Femminismo estremo contro la cucina italiana: quando il patriarcato arriva nel piatto
Secondo il femminismo radicale la cucina italiana sarebbe patriarcale e colonialista. Un’accusa grottesca che colpisce identità, tradizione e memoria culturale.
Quando il patriarcato incontra gli spaghetti
La situazione è ufficialmente sfuggita di mano.
Siamo oltre il ridicolo, oltre il grottesco, oltre persino la caricatura.
Secondo un’ attivista femminista, Valeria Fonte, la cucina italiana sarebbe uno “strumento del patriarcato e del colonialismo”. Ora, qualcuno dovrebbe spiegare cosa diavolo c’entri il patriarcato con un piatto di spaghetti al pomodoro.
La cucina italiana, piaccia o no, è storicamente femminile. Non nasce nei palazzi del potere, ma nelle case. È stata trasmessa tra donne: madri, nonne, zie. È la cucina che ha permesso di tenere insieme famiglie intere, spesso in condizioni di povertà e sacrificio.
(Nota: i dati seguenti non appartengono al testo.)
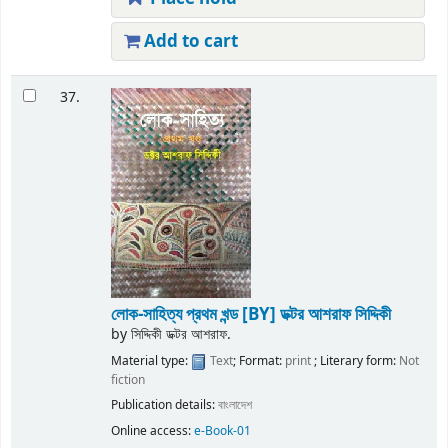
Add to cart
37.
লোক-সাহিত্য প্রথম খন্ড
[BY] ডক্টর আশরাফ সিদ্দিকী
by
সিদ্দিকী ডক্টর আশরাফ.
Material type:
Text
; Format:
print
; Literary form:
Not
fiction
Publication details:
বাংলাদেশ
Online access:
e-Book-01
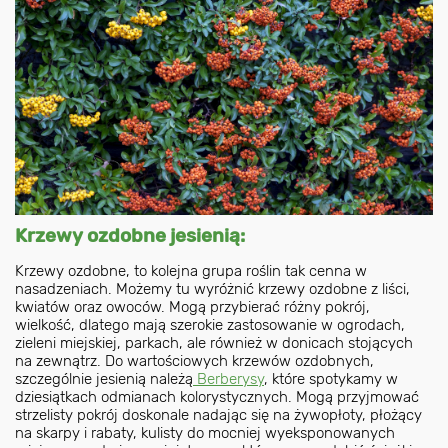
Krzewy ozdobne jesienią:
Krzewy ozdobne, to kolejna grupa roślin tak cenna w
nasadzeniach. Możemy tu wyróżnić krzewy ozdobne z liści,
kwiatów oraz owoców. Mogą przybierać różny pokrój,
wielkość, dlatego mają szerokie zastosowanie w ogrodach,
zieleni miejskiej, parkach, ale również w donicach stojących
na zewnątrz. Do wartościowych krzewów ozdobnych,
szczególnie jesienią należą
Berberysy
, które spotykamy w
dziesiątkach odmianach kolorystycznych. Mogą przyjmować
strzelisty pokrój doskonale nadając się na żywopłoty, płożący
na skarpy i rabaty, kulisty do mocniej wyeksponowanych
Altro che dominio maschile.
Ci spiace per la signora Fonte, ma la cucina italiana è patrimonio dell’umanità.
Il patriarcato non passa dal ragù che sobbolle la domenica mattina.
Non si annida nelle lasagne o nelle polpette.
Confondere strutture di potere con tradizioni popolari non è critica sociale: è analfabetismo concettuale.
Questo femminismo non analizza: accusa. Non distingue: demonizza. E soprattutto non libera nessuno.
Dalla cucina “colonialista” alla demolizione dell’identità
Ancora più grottesca è l’accusa di colonialismo.
La cucina italiana è locale, territoriale, povera. Nasce dalla scarsità, non dal dominio. È figlia dell’ingegno, non dell’imperialismo. Altro che coloniale: è radicata, domestica, profondamente popolare.
Il problema, allora, non è il cibo.
Il problema è ciò che rappresenta: la tradizione, la memoria.
Il bersaglio di questo femminismo ideologico non è più il “patriarcato”, parola ormai svuotata e usata come clava, ma l’identità italiana stessa. Tutto ciò che non può essere riscritto, decostruito, rieducato diventa automaticamente sospetto.
E così scopriamo che: la nonna che impasta alle sei del mattino è complice del sistema,
la mamma che cucina per amore è alienata dal colonialismo,
la pasta al forno della domenica è oppressione strutturale a strati,
il ragù che sobbolle per ore non è tradizione ma mansplaining culinario,
la carbonara è maschilismo tossico con uovo,
l’olio extravergine è privilegio eteropatriarcale spremuto a freddo.
Però attenzione:
se un uomo cucina è “chef”,
se una donna cucina è “retaggio culturale”.
A questo punto viene spontaneo chiederselo: la prossima a essere sanzionata sarà Nonna Papera con il suo manuale di cucina?
Apologia del patriarcato a colpi di crostate e tortellini.
La forchetta ideologica nel piatto
Care donne, applicare ossessivamente categorie ideologiche a tutto, persino a ciò che abbiamo nel piatto, non è emancipazione. È schizofrenia ideologica.
Ed è soprattutto un insulto alle donne reali.
Quelle che hanno cucinato non per oppressione, ma per amore, responsabilità, sopravvivenza.
Quelle che non hanno mai chiesto di essere “liberate” da un piatto di pasta.
La cucina italiana è patrimonio UNESCO, ma per qualcuno diventa strumento di dominio solo quando non serve più come simbolo identitario.
Se continuerà così, non dovremo più preoccuparci del patriarcato.
Basterà guardare cosa resta della nostra identità dopo che l’avranno smontata, pezzo per pezzo, a colpi di forchetta ideologica.